Os investigadores ressaltam que as ações de Lulinha e seus parceiros não se limitavam a lobby, mas ultrapassavam normas éticas e legais, envolvendo tentativas de facilitar a obtenção de contratos públicos e a promoção de mudanças legislativas em benefício privado. O documento revela que Roberta atuou de forma sistemática em negociações com o Ministério da Saúde, com Lulinha sendo mencionado como uma referência importante nas tratativas. Além disso, a PF identificou que ele seria um “beneficiário indireto” das tentativas de Roberta em facilitar a venda de medicamentos à base de canabidiol ao governo.
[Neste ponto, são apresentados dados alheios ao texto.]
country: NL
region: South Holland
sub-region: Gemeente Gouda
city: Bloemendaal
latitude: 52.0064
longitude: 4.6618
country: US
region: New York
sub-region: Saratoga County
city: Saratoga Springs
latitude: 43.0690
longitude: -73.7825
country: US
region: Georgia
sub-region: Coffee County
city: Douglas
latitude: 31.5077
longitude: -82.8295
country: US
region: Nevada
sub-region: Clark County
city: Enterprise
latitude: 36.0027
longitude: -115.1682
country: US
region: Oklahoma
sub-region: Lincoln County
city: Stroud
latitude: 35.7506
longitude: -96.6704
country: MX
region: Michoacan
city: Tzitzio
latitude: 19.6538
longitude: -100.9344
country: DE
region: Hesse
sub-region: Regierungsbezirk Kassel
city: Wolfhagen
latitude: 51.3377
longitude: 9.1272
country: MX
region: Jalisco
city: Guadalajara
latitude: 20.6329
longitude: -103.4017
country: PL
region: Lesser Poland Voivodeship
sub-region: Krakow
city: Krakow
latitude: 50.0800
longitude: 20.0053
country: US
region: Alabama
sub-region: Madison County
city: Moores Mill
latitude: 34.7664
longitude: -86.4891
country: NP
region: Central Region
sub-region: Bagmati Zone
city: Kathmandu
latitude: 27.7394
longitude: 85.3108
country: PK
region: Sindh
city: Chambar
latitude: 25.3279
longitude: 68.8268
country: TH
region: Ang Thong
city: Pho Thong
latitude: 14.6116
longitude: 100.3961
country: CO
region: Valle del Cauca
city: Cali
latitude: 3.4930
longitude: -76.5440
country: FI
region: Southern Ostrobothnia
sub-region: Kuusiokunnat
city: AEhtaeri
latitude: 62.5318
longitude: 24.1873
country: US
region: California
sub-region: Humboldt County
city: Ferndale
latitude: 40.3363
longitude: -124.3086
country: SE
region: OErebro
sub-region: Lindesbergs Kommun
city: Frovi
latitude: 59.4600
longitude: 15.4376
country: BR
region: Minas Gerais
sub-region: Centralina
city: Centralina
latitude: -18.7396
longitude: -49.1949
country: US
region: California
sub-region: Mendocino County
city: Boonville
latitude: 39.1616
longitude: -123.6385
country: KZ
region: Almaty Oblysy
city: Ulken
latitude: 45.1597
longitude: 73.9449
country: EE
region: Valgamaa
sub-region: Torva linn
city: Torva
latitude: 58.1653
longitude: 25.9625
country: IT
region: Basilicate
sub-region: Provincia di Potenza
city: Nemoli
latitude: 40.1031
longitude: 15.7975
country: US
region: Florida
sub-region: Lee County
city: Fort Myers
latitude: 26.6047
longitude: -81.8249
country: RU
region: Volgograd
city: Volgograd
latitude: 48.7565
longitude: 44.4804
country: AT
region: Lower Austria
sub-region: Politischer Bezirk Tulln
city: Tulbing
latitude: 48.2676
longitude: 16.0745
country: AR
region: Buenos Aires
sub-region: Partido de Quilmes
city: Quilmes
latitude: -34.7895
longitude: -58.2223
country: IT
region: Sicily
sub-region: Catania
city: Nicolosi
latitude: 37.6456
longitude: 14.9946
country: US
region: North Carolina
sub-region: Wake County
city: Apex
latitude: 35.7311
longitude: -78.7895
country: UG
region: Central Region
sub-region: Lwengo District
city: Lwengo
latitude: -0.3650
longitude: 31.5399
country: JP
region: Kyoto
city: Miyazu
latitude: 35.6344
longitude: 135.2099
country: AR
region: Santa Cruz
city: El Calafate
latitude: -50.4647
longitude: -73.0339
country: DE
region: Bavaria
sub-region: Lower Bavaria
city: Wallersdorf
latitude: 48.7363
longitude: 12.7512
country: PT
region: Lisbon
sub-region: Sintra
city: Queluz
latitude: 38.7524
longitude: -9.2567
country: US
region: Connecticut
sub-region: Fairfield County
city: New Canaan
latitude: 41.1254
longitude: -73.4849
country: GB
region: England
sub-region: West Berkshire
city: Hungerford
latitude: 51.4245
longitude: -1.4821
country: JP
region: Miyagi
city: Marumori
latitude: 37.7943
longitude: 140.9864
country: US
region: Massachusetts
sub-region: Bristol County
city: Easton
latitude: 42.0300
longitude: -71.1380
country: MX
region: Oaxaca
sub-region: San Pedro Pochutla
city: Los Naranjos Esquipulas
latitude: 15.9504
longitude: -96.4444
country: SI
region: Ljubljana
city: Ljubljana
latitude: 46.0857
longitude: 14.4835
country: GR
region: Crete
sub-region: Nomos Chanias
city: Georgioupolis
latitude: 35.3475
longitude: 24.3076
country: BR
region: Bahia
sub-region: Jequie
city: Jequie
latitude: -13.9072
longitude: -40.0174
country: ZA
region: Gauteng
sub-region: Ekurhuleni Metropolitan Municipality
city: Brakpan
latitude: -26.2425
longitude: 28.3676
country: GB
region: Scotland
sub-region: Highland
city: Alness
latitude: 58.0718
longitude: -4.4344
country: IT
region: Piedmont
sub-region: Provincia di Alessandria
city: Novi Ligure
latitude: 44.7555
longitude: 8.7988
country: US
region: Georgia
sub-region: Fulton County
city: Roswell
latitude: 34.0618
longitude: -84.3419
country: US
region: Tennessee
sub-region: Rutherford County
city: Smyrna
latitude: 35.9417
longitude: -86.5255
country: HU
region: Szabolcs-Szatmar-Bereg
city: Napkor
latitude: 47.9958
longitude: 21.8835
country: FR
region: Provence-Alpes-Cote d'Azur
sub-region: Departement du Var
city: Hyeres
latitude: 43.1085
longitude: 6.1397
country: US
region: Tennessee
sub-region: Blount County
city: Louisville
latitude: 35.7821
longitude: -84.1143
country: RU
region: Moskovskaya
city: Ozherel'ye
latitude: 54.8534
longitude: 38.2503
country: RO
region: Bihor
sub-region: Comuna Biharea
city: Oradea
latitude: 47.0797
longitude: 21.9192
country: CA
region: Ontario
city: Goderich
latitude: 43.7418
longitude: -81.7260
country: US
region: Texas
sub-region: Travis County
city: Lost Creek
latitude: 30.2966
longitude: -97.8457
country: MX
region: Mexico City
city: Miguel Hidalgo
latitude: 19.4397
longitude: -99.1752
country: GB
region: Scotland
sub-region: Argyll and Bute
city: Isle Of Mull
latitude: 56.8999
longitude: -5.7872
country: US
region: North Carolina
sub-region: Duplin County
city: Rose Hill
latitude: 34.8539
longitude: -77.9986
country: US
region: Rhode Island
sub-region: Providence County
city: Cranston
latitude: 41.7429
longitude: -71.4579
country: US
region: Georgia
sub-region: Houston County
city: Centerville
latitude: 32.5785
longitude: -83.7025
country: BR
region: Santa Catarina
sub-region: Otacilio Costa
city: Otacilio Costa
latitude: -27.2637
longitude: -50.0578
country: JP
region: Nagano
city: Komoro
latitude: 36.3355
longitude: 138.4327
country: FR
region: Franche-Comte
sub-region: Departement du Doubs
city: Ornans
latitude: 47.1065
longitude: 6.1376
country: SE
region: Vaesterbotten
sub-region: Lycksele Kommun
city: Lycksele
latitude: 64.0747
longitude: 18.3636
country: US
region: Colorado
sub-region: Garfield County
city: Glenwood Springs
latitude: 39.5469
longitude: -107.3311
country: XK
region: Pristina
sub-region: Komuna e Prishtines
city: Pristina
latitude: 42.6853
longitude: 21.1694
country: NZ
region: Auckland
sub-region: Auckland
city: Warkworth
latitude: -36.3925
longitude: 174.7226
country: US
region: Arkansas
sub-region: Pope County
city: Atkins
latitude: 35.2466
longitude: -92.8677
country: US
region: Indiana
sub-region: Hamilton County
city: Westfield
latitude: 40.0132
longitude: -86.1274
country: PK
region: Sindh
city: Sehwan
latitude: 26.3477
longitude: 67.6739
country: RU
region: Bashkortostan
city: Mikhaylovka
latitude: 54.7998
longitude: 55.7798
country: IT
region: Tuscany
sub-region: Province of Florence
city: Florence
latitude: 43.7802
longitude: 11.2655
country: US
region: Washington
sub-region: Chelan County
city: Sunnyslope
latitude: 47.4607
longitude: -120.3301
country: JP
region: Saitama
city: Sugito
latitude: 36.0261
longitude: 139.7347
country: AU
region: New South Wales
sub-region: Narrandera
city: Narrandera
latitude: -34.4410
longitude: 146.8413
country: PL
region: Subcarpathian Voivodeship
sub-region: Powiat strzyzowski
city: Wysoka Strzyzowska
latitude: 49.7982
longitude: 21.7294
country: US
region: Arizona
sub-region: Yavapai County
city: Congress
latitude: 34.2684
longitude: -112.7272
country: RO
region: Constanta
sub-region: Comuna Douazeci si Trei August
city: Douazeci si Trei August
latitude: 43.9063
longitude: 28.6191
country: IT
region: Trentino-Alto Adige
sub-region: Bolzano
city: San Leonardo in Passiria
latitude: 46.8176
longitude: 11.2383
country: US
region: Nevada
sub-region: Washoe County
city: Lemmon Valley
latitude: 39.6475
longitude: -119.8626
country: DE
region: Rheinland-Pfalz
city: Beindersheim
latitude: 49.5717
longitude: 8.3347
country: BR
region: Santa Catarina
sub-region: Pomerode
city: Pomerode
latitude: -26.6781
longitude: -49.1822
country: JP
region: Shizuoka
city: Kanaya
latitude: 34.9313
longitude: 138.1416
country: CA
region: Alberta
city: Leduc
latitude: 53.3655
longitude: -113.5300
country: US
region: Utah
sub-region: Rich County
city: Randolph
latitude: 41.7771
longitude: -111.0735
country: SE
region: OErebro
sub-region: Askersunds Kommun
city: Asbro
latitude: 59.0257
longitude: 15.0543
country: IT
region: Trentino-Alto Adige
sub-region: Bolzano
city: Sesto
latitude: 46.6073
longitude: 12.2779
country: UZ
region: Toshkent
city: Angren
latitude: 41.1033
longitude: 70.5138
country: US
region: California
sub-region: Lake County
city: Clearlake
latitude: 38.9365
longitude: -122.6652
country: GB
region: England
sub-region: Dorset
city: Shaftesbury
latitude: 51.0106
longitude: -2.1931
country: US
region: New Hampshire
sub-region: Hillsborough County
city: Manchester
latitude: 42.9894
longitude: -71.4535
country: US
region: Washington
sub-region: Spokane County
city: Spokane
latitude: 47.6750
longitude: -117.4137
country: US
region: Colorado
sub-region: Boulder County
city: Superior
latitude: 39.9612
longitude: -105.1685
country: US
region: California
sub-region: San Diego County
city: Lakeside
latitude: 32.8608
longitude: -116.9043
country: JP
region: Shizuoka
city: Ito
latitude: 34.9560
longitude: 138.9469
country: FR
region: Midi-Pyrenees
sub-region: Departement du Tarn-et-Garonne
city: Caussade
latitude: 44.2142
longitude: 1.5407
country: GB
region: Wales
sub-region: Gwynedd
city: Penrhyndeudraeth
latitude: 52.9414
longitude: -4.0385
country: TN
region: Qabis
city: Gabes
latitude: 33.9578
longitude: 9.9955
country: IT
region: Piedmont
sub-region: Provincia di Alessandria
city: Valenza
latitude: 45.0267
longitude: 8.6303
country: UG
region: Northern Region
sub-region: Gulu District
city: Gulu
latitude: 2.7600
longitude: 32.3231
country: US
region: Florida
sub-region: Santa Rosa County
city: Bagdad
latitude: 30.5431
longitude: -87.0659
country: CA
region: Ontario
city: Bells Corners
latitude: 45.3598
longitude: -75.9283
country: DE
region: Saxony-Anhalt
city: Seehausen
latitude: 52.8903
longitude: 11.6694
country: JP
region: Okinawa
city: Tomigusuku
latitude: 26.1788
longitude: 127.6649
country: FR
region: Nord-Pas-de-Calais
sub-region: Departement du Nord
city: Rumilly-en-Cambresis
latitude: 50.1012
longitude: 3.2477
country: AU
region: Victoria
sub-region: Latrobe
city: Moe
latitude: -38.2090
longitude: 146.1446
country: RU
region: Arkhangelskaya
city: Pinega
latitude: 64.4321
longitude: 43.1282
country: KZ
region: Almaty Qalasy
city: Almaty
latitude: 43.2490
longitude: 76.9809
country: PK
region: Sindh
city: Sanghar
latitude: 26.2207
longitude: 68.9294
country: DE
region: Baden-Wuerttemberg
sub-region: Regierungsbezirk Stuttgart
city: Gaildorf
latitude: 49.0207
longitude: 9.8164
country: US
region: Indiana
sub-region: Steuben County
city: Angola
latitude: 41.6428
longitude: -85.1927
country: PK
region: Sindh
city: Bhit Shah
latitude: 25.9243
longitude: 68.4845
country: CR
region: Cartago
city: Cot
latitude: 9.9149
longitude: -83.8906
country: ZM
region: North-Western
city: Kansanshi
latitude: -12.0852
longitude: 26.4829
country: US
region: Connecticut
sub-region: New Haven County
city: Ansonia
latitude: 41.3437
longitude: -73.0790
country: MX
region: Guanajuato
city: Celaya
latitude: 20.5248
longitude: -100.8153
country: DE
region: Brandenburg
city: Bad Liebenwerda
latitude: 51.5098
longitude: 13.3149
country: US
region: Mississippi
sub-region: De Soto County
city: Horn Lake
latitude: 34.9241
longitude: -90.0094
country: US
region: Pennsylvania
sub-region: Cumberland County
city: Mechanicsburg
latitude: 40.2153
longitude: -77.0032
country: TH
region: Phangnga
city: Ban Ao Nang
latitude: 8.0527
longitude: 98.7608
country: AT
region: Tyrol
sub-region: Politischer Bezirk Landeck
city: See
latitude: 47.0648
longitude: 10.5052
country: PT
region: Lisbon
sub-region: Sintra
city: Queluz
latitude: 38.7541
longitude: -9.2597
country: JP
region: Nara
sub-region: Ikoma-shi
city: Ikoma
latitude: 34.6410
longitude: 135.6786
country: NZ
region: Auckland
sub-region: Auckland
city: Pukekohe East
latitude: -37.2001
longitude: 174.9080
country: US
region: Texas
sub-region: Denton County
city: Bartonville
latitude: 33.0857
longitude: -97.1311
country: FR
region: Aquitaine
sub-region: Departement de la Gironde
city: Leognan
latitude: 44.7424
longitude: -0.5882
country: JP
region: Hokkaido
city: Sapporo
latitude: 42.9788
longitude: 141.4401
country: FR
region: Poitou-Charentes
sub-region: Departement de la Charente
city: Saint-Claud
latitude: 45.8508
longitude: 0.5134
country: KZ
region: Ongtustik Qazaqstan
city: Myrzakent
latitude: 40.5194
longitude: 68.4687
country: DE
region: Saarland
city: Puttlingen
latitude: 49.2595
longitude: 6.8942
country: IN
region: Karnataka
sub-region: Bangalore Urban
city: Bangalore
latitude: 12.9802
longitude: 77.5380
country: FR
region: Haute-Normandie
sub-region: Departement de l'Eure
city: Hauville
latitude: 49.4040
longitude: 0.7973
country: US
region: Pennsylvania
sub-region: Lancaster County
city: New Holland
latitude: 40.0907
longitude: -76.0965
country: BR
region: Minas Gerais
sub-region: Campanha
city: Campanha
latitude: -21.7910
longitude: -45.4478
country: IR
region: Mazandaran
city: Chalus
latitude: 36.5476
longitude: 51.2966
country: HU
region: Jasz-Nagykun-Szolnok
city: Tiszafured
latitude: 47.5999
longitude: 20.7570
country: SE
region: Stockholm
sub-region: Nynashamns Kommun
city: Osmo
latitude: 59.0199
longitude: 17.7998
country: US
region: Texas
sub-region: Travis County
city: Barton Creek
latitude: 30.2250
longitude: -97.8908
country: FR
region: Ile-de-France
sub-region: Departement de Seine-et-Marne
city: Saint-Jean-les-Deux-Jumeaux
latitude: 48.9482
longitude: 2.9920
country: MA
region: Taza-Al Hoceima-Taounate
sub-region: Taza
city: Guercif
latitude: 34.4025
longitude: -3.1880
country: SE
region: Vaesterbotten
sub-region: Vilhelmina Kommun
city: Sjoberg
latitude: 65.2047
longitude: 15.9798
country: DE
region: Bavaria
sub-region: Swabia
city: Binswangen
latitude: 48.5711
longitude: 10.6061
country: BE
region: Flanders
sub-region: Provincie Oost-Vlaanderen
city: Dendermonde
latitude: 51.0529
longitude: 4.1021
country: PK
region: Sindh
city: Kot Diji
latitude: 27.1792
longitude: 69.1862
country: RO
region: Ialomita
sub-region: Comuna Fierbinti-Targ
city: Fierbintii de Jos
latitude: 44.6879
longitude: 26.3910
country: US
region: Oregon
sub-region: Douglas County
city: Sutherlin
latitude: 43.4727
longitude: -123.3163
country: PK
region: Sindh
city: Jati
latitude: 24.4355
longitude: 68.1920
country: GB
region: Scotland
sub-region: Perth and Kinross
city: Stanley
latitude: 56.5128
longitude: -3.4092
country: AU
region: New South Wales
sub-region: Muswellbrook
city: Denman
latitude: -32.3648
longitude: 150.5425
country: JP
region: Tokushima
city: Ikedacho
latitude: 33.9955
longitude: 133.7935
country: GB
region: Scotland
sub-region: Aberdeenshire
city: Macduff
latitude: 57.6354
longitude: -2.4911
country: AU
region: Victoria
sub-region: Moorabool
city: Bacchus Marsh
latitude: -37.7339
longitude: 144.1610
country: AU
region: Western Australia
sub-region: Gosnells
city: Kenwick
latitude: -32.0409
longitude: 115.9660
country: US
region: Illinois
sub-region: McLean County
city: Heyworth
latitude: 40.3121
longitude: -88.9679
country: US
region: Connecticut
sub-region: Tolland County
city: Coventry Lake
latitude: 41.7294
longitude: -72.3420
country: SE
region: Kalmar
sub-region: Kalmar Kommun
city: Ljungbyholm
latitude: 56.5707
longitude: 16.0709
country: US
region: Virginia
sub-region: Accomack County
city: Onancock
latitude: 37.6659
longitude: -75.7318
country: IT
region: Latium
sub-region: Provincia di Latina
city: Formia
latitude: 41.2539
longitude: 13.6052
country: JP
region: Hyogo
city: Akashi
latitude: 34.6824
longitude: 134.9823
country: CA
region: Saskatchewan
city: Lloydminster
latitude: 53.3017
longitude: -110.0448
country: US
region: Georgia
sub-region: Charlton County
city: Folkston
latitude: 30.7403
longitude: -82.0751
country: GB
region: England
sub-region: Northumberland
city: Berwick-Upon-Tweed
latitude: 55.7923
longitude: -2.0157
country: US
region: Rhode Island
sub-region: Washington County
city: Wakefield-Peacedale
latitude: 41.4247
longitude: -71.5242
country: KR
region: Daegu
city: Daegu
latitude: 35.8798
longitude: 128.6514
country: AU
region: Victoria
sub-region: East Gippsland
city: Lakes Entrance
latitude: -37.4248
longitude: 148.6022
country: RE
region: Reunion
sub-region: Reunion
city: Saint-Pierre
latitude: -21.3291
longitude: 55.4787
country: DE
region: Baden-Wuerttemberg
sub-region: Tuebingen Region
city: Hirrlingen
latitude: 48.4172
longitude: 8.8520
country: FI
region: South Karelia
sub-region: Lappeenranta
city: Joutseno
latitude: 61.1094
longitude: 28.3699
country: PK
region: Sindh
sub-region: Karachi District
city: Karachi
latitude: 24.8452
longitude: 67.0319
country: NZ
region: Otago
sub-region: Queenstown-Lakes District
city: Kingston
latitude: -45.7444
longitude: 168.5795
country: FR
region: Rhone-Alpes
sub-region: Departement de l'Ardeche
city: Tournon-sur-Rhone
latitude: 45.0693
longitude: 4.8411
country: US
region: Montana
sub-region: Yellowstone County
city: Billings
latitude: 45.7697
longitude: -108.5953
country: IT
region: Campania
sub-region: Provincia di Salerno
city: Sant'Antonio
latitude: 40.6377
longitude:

Para acompanhar o andamento das investigações e outras informações relevantes, os cidadãos podem acessar o site do STF e acompanhar as sessões, além de utilizar canais de denúncia disponíveis no portal da PF. É importante estar atento aos documentos e decisões que são divulgados publicamente.
A situação ainda está em desenvolvimento, com o inquérito sob a relatoria do ministro André Mendonça. A Procuradoria-Geral da República (PGR) solicitou que o caso fosse enviado à primeira instância, mas o ministro planeja manter a investigação no STF, gerando discussões sobre o procedimento a ser seguido.